This is a great video presentation on Fraud Analytics use case with RapidMiner. See my notes below.
Some key concepts
- More complex model, the lower the training error but higher test error.
- Simple models are better, try explaining them to children.
- Data Scientists understand the technical aspect, need to communicate results with analysts.
- Sell results to businesses. Tie $ to the results.
- Speak same language with business. Map performance metrics to business related figures.
- AUC and recall doesn't necessarily mean $ to the business, show how.
- A/B testing method widely used in Marketing.

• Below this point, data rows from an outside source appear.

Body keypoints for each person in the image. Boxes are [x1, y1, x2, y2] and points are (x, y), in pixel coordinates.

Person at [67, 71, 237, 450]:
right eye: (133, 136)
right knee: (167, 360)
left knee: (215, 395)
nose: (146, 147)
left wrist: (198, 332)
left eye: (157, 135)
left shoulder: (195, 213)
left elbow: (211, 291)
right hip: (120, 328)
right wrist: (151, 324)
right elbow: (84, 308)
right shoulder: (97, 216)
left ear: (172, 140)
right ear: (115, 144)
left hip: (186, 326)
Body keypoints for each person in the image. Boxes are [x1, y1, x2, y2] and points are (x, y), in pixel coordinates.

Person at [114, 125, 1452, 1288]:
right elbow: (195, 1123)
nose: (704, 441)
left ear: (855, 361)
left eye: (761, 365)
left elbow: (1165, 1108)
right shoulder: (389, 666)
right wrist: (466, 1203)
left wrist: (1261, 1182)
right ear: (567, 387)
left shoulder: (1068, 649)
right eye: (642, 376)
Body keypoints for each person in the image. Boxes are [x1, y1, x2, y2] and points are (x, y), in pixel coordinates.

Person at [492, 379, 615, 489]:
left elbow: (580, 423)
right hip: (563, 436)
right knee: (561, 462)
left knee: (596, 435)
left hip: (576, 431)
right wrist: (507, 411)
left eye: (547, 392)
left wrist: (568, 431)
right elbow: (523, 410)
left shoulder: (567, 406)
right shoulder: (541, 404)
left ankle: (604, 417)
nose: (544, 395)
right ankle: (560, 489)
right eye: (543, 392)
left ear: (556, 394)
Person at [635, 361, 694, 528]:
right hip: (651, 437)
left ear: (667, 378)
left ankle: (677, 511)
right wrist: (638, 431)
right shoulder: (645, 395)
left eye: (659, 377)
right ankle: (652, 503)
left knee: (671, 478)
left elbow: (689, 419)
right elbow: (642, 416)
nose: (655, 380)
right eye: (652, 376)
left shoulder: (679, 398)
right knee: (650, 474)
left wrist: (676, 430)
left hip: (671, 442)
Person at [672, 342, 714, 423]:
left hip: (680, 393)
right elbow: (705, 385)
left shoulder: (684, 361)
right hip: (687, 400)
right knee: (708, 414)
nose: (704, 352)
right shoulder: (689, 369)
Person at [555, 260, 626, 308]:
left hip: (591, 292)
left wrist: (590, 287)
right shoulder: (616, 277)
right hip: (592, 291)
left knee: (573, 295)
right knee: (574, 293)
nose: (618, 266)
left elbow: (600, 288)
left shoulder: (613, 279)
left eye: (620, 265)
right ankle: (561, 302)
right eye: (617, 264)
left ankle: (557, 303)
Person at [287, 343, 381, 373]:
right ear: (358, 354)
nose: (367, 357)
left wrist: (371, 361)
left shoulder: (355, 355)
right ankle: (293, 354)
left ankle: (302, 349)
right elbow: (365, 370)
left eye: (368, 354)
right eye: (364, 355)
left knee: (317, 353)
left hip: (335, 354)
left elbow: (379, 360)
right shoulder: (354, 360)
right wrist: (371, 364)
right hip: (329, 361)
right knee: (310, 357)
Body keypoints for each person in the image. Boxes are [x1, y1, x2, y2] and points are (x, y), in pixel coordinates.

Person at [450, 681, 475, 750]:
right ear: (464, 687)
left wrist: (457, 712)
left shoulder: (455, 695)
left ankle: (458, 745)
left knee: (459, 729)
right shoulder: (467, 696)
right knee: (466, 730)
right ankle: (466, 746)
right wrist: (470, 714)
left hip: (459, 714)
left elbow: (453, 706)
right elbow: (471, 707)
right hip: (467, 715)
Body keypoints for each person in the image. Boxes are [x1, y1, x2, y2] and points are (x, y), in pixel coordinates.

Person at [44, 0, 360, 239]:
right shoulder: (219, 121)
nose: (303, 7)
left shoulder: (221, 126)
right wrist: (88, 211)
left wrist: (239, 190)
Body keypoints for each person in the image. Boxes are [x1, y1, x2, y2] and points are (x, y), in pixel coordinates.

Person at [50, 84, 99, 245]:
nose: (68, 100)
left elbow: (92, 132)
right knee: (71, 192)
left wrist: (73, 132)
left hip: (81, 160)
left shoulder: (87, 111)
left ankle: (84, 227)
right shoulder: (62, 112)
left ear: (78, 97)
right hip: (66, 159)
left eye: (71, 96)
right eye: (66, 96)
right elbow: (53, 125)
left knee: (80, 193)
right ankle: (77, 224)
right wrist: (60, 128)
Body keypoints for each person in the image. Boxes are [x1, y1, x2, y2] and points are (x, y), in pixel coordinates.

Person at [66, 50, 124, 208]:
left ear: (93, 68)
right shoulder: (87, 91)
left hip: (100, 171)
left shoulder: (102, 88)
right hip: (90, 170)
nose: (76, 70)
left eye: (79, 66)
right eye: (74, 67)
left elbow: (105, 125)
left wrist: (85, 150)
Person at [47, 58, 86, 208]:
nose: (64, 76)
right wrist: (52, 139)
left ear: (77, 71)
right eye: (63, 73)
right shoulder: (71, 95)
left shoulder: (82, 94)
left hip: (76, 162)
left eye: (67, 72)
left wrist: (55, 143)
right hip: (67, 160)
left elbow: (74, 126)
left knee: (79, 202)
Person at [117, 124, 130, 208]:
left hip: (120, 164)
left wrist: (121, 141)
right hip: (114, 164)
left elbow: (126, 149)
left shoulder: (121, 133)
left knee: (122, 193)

Also consider a "do nothing" model and compare with implementing data science solution.
- Don't fear sharing best practices and ideas with similar businesses.
- Fraud model follows traditional validation method. 80% Training and 20% as Holdout.
- Both training/holdout sets taken across same time period.
- Handy trick, use sum of transactions as example weights. (this is cool)
- Apply $ value to your true/false positive/negatives.
- Compare with Default model (no model).
- Generate a money plot!
- How does this relate to regression?
- If a simple model not good enough, how do you sell a complex one like Deep Learning?
- Is it better to have the Data Science team be embedded in the Business Unit or as a separate team?
- How do you try to explain the uncertainty of prediction intervals to business stakeholders?
- How do you account for seasonal drift?
- The model will drift overtime, should the model be updated or retrained over time?
- Do you build a model to optimize business results or is it a byproduct of the prediction?